Entre 16 e 19 de Abril de 1917, acontece na frente a 2.ª Batalha de Aisne, onde os alemães conseguiram deter o avanço francês.

17 de Abril – “França. Amanhã continuo com as minhas viagens circulatórias. Três vezes por semana tenho esta espiga, afora outros bicos de obra; o que me vale é eu ser bom andarilho e o tirocínio de Paulona. O tempo continua chuvoso e muito frio“.

18 de Abril – (com uma bela aguarela, original, publicada no anterior “capítulo”) “França. O Alferes Pereira, que tu conheces de casa da S.a D. Ema, passa o tempo a fazer bonecos. Hoje consegui apanhar um que te envio“.

18 de Abril – “França. Os rapazes durante o tempo que têm de estar na escola têm muitos intervalos para recreio e lanche, mas de todas as vezes que saem da escola, durante cinco minutos, fazem exercícios militares dirigidos pelo professor“.

8 de Abril – Postal de Portalegre para J. C., com carimbo de Censura: “Os seus a quem vejo quase todos os dias especialmente seu pai e a sua interessante filhinha estão de perfeita saúde.
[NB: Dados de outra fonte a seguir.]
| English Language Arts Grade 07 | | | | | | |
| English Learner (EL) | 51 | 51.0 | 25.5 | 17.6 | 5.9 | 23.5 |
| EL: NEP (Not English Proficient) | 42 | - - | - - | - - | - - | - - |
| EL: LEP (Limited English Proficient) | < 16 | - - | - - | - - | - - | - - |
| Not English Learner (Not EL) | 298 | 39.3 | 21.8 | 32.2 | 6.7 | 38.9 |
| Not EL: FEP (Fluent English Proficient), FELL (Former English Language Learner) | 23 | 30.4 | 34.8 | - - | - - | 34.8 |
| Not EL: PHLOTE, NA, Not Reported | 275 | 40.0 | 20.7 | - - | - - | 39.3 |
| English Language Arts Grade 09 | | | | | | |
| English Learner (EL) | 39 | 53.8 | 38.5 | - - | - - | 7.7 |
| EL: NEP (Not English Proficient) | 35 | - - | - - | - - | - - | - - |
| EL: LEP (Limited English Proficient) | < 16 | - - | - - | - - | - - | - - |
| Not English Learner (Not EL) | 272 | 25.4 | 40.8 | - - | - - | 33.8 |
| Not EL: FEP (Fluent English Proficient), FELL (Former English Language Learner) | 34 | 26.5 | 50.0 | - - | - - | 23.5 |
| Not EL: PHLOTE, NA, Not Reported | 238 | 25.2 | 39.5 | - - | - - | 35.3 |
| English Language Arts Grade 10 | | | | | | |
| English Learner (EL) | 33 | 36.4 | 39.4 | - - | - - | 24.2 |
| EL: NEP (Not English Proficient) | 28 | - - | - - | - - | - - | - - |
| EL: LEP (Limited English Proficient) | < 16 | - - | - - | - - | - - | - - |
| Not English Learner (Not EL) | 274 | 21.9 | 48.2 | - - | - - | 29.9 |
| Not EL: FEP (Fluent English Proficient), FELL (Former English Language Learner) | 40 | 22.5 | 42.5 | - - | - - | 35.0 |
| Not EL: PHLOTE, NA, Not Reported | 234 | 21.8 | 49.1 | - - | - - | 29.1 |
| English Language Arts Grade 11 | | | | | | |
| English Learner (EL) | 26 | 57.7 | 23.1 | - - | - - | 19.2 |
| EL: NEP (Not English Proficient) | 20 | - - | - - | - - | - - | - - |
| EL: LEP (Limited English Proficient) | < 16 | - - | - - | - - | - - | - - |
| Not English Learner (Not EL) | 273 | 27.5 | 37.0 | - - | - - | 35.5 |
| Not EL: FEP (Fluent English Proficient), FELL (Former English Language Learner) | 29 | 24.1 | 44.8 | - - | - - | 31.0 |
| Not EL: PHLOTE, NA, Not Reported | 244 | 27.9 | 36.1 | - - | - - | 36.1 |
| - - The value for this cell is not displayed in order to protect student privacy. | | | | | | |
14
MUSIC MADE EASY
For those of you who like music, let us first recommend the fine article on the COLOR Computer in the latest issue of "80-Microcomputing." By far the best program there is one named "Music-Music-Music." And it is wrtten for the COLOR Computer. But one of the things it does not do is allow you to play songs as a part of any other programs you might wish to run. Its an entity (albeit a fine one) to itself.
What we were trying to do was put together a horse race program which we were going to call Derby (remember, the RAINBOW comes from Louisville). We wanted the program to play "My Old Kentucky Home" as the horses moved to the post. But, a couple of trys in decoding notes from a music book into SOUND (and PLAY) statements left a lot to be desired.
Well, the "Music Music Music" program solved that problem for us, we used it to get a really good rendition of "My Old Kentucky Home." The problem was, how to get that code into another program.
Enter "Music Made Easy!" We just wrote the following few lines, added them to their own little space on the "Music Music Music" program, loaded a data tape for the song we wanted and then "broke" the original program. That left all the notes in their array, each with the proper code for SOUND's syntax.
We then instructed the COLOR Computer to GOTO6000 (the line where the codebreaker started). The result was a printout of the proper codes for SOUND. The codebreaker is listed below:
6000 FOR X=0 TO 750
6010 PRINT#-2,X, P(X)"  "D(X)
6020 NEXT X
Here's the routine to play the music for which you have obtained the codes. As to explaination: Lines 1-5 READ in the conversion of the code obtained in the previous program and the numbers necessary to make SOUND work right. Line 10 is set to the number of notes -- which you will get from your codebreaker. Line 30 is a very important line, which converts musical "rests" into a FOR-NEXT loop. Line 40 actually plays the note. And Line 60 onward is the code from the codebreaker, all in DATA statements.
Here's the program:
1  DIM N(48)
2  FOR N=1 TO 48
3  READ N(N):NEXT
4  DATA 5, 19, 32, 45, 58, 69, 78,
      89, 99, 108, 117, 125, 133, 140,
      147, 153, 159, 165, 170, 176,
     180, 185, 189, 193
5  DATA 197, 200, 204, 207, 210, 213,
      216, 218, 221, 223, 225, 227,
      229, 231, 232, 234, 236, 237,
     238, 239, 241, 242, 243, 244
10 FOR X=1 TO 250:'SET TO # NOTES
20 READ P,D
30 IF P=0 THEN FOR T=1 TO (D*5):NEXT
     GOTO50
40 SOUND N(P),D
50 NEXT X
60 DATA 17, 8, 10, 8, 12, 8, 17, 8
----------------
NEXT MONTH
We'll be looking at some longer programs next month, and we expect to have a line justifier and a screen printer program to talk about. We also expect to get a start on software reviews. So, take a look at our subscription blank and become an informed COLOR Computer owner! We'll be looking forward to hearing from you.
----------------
Desejo que volte depressa, pedindo-lhe que traga uma orelha de um alemão.  E. Alvarrão“.

Eleutério Mariano da Rosa Alvarrão (Elvas, 1866-Portalegre, 1931), vizinho de JCM na Rua da Mouraria, foi um conhecido e apreciado jornalista, caricaturista e autor dramático.

9 de Abril – Portalegre: “Como estava um pouco constipada retirei-me mais cedo que me doía bastante a cabeça. Logo que cheguei o Avozinho deu-me uma pastilha das bichas – metade logo e metade hoje de manhã – passado algum tempo tomei um calmante. (…) No sábado de Aleluia fomos comprar um cabritinho muito bonito, escolhido por mim, e que foi servido no jantar de Domingo, com a competente sobremesa“.

19 de Abril – (três  postais) “França. Antes de conhecer a França fazia uma ideia muito diferente de tudo isto. Cada vez me convenço mais da derrota da Alemanha, mas a França é uma nação liquidada. Não se vê um homem válido. Só a Inglaterra poderá salvar a raça francesa. Tudo isto está muito atrasado. Em frente da minha casa faleceu há pouco tempo uma criança de 18 meses. Tinha uma bronquite que a família curava com vinho, cerveja e cognac; quando estava quase morta é que vieram chamar o médico do regimento, pois por estas paragens não há médicos nem farmácias. Muito pouca civilização e humanidade; sobretudo muitíssima porcaria, não podes fazer ideia da higiene de tal gente. Esquecia-me de dizer que a pobre criança esteve cinco dias em casa, fazendo-lhe à porta a tal cruz com muitos raminhos de murta. (…) Ainda a propósito do tal passeio de automóvel com a filha do “maire”, qualquer criada de servir em Portugal teria sido mais delicada e correcta que a tal menina. É casada e tem o marido na guerra, mas apareceu toda decotada e muito bem posta apesar de estar muito frio. (…) O tenente Maltez já regressou e perdeu o medo; já está um pouco mais civilizado e menos bruto“.